Я снова откидываюсь ему на грудь — урчу, когда тут же рефлекторно обнимает за плечи — задираю телефон так, чтобы мы попали в кадр и делаю парочку совместных селфи.
— Выложу, пожалуй, вот эту, — нарочно выбираю кадр, где я получилась идеально, а он смешно морщится.
— Не забудь подписать, что у меня такая рожа с будуна, — не сопротивляется Авдеев.
— Правда… не против? — Я, конечно, ношу его кольцо, но вместе мы до сих пор нигде не светились. Очень может быть, что до конца испытательного срока, кольцо — это вообще единственное, что у меня останется от нас. Но меня этот вариант развития событий настолько пугает, что я стараюсь вообще о нем не думать.
— Правда не против, коза, — соглашается.
Захожу к себе на страницу, прикрепляю фото к сообщению и пишу: «Я и Стремянка».
Кнопку отправки не нажимаю — жду, что в последний момент меня остановит, но Вадим даже не дергается. А я все сбрасываю, потому что на самом деле именно это фото никому показывать не хочу.
Катер замедляет ход и причаливает к небольшому, уединенному причалу, освещенному старинными фонарями. Нас встречает человек в ливрее, Вадим выходит первым и снова подает мне руку.
— Добро пожаловать в «Gritti Palace», сеньор Авдеев, сеньората Таранова.

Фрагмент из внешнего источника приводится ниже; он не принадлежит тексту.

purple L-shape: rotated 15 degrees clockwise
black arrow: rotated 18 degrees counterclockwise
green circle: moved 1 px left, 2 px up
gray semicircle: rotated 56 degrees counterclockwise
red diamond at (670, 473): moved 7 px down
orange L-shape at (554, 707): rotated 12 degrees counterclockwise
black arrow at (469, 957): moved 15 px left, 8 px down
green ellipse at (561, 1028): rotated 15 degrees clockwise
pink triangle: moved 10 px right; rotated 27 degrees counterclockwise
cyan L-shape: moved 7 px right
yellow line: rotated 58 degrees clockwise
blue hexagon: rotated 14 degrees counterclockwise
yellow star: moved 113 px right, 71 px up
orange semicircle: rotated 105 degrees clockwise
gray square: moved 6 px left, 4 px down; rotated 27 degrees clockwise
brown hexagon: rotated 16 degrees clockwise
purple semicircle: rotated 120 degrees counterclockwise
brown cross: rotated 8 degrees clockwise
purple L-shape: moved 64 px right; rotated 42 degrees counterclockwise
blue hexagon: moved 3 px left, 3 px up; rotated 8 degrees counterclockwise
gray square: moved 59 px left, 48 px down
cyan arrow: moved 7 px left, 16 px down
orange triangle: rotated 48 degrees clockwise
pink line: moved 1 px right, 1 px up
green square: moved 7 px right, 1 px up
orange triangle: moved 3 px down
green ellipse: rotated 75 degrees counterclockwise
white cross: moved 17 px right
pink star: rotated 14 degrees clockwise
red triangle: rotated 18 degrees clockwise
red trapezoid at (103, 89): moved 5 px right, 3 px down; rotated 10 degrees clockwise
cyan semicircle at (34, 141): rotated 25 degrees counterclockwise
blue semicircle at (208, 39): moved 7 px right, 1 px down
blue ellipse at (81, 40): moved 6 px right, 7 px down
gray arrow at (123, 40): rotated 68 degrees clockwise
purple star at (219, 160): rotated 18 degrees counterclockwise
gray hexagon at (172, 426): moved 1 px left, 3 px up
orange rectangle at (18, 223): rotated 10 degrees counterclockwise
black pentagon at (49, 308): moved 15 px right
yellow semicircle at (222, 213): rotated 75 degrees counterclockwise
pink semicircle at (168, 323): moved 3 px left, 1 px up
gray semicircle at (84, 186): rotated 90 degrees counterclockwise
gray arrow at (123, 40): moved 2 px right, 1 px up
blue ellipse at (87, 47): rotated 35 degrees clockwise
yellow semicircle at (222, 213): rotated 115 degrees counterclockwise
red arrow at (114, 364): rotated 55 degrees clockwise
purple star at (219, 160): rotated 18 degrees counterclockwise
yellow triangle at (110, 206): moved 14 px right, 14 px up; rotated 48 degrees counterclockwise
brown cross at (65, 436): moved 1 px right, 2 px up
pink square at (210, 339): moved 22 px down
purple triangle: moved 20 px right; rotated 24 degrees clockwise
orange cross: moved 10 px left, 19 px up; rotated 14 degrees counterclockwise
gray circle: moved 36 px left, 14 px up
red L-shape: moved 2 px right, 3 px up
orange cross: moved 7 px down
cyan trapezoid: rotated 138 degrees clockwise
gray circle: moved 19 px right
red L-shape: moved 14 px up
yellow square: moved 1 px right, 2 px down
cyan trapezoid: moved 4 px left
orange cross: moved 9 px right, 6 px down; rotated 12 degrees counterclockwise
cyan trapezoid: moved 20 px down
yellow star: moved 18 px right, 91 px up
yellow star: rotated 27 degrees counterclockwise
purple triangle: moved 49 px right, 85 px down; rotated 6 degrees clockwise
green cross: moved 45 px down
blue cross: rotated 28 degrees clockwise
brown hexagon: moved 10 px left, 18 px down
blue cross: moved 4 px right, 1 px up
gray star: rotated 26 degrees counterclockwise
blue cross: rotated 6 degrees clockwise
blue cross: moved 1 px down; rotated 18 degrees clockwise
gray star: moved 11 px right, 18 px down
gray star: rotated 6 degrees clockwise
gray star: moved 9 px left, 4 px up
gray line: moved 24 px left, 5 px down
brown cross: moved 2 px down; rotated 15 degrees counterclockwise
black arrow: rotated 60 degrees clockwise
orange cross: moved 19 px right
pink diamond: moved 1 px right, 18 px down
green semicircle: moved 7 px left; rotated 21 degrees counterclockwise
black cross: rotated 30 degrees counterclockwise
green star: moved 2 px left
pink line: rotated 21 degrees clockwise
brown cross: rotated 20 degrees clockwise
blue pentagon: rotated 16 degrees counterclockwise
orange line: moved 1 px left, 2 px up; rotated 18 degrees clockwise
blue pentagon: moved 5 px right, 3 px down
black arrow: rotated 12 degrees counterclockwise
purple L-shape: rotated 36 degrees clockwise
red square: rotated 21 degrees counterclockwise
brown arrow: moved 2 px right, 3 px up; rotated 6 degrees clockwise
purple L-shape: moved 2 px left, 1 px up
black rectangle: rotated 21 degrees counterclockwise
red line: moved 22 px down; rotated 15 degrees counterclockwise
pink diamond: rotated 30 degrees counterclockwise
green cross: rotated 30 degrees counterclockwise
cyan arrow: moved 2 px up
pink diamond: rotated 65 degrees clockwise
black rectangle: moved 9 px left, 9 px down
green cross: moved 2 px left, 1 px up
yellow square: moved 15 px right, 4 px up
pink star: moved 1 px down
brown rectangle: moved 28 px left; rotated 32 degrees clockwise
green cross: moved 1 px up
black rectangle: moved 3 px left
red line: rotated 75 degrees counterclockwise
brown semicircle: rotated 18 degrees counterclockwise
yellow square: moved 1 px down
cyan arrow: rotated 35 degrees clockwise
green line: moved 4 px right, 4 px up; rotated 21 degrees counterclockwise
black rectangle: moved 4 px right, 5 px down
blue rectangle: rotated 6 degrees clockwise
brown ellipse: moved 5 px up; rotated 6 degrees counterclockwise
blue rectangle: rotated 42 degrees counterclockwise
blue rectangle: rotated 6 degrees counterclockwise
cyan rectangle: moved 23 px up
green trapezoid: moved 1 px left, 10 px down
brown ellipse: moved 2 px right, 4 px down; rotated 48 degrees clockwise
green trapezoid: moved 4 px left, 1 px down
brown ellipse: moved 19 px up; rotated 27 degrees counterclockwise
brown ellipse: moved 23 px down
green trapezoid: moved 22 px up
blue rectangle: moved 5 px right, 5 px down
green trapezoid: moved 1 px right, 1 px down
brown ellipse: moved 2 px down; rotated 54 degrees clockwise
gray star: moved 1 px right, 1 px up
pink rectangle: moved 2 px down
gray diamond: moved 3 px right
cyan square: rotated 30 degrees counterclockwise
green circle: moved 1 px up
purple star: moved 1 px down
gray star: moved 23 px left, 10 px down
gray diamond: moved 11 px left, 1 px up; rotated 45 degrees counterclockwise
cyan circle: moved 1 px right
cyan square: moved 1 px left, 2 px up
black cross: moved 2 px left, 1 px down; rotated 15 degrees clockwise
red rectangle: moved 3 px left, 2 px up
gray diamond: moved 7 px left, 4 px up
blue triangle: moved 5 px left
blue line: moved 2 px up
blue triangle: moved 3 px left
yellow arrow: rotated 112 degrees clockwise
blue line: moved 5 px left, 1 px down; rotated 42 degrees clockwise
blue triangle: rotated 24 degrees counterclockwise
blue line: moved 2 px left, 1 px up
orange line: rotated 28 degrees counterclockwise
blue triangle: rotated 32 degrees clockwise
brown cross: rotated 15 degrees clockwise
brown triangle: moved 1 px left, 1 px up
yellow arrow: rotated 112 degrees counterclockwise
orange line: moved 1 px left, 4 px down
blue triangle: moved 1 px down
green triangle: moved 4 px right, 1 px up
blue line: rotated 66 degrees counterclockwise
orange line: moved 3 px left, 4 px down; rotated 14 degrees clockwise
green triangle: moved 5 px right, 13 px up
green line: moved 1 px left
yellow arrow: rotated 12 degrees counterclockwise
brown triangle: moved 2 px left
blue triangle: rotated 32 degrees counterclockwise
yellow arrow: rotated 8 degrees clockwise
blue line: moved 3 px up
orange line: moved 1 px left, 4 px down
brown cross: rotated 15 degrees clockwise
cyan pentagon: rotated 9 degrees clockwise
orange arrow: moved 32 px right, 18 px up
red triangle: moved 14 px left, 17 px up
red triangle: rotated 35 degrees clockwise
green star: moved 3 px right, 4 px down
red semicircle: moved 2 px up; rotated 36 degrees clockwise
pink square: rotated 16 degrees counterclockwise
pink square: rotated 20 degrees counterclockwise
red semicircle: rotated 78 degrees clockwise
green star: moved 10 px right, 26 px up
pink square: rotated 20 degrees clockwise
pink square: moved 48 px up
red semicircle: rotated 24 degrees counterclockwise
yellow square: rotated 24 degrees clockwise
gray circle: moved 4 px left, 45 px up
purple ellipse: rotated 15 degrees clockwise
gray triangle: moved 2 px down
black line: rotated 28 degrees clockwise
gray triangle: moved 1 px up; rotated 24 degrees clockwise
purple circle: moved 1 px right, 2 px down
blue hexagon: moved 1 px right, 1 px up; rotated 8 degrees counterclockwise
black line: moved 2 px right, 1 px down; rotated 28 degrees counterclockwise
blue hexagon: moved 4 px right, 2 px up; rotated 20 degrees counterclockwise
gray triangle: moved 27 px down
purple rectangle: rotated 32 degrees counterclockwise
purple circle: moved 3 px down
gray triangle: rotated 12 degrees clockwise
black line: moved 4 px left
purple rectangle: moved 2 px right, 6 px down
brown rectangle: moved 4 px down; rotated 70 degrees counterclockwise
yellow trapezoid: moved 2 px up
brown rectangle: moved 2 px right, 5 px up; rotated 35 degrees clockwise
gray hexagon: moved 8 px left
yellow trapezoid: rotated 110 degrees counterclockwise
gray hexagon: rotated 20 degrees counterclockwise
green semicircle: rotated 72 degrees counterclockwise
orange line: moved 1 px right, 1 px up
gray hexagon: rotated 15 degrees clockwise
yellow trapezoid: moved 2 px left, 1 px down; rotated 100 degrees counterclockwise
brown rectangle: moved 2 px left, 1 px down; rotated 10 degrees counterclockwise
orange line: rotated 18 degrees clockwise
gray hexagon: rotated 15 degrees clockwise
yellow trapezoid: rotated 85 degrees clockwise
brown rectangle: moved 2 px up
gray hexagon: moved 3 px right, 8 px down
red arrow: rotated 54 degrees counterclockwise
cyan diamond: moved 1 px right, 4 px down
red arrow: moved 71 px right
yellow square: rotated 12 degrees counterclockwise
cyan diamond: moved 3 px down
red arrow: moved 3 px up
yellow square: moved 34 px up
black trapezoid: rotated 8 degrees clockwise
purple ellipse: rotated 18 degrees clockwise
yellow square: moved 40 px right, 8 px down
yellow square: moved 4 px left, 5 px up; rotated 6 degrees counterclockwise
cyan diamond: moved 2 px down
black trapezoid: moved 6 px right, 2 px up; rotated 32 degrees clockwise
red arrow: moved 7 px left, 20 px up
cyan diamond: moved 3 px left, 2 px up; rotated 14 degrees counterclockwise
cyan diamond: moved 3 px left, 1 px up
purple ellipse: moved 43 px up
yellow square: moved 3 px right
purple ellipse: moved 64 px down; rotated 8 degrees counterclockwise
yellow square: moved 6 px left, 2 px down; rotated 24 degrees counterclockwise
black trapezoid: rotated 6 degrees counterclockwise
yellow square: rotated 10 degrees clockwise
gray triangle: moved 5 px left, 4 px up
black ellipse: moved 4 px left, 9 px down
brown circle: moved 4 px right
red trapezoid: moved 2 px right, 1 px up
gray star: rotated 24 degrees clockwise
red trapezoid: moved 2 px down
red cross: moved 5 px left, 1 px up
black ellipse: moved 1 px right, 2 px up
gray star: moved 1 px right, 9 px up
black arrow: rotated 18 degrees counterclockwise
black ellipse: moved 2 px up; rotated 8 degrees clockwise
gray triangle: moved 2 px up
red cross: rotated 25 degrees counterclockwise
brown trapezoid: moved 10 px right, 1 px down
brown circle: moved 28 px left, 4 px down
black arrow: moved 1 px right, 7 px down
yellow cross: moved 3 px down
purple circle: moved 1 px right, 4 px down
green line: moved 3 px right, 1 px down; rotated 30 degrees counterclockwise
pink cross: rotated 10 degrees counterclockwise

Мы не идем через главный холл, а по тихим, гулким коридорам, устланным коврами, мимо картин в тяжелых золоченых рамах.
Наш номер больше похож на апартаменты дожа — огромная комната с потолком, расписанным фресками, антикварная мебель, обитая тяжелым, бордовым бархатом. Гигантская королевская кровать под балдахином,
И самое офигенное — три огромных, от пола до потолка, окна, выходящих прямо на Гранд-канал.
Я подхожу к одному из них, распахиваю створки и в комнату врывается прохладный ночной воздух Венеции. Несколько минут стою просто как зачарованная, не в силах поверить, что все это происходит на самом деле.
Отвлекаюсь только когда слышу, как за моей спиной Вадим отдает какие-то распоряжения по-английски. Мы приехали налегке, без багажа, так что обслуживающий персонал быстро прикрывает двери и оставляет нас одних.
Напряжение, которое ненадолго отступило, возвращается с новой силой — вибрирует в воздухе, смешивается с запахом лагуны и старого дерева. Я стою, вцепившись в подоконник, и почему-то боюсь обернуться.